Assigned task:
Leave out the pictures and retype exactly the lines from the line with "Jasa WC Mampet Jakarta Utara" through the end of the listing below.
***
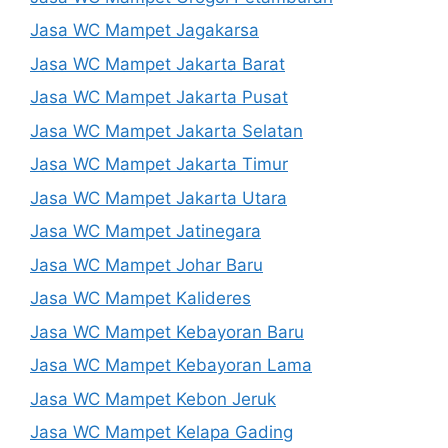
Jasa WC Mampet Jagakarsa
Jasa WC Mampet Jakarta Barat
Jasa WC Mampet Jakarta Pusat
Jasa WC Mampet Jakarta Selatan
Jasa WC Mampet Jakarta Timur
Jasa WC Mampet Jakarta Utara
Jasa WC Mampet Jatinegara
Jasa WC Mampet Johar Baru
Jasa WC Mampet Kalideres
Jasa WC Mampet Kebayoran Baru
Jasa WC Mampet Kebayoran Lama
Jasa WC Mampet Kebon Jeruk
Jasa WC Mampet Kelapa Gading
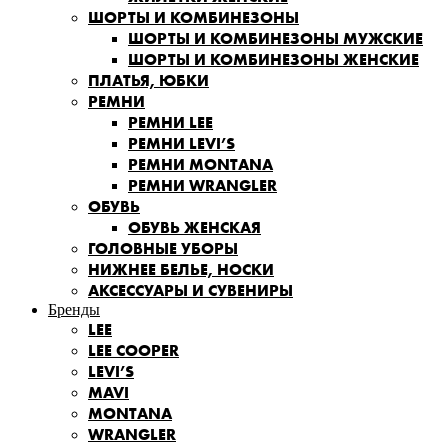
ШОРТЫ И КОМБИНЕЗОНЫ
ШОРТЫ И КОМБИНЕЗОНЫ МУЖСКИЕ
ШОРТЫ И КОМБИНЕЗОНЫ ЖЕНСКИЕ
ПЛАТЬЯ, ЮБКИ
РЕМНИ
РЕМНИ LEE
РЕМНИ LEVI’S
РЕМНИ MONTANA
РЕМНИ WRANGLER
ОБУВЬ
ОБУВЬ ЖЕНСКАЯ
ГОЛОВНЫЕ УБОРЫ
НИЖНЕЕ БЕЛЬЕ, НОСКИ
АКСЕССУАРЫ И СУВЕНИРЫ
Бренды
LEE
LEE COOPER
LEVI’S
MAVI
MONTANA
WRANGLER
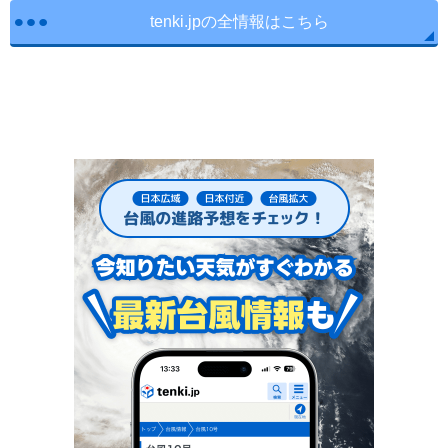
tenki.jpの全情報はこちら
***
Response below:
Jasa WC Mampet Jakarta Utara
Jasa WC Mampet Jatinegara
Jasa WC Mampet Johar Baru
Jasa WC Mampet Kalideres
Jasa WC Mampet Kebayoran Baru
Jasa WC Mampet Kebayoran Lama
Jasa WC Mampet Kebon Jeruk
Jasa WC Mampet Kelapa Gading
ШОРТЫ И КОМБИНЕЗОНЫ
ШОРТЫ И КОМБИНЕЗОНЫ МУЖСКИЕ
ШОРТЫ И КОМБИНЕЗОНЫ ЖЕНСКИЕ
ПЛАТЬЯ, ЮБКИ
РЕМНИ
РЕМНИ LEE
РЕМНИ LEVI’S
РЕМНИ MONTANA
РЕМНИ WRANGLER
ОБУВЬ
ОБУВЬ ЖЕНСКАЯ
ГОЛОВНЫЕ УБОРЫ
НИЖНЕЕ БЕЛЬЕ, НОСКИ
АКСЕССУАРЫ И СУВЕНИРЫ
Бренды
LEE
LEE COOPER
LEVI’S
MAVI
MONTANA
WRANGLER
tenki.jpの全情報はこちら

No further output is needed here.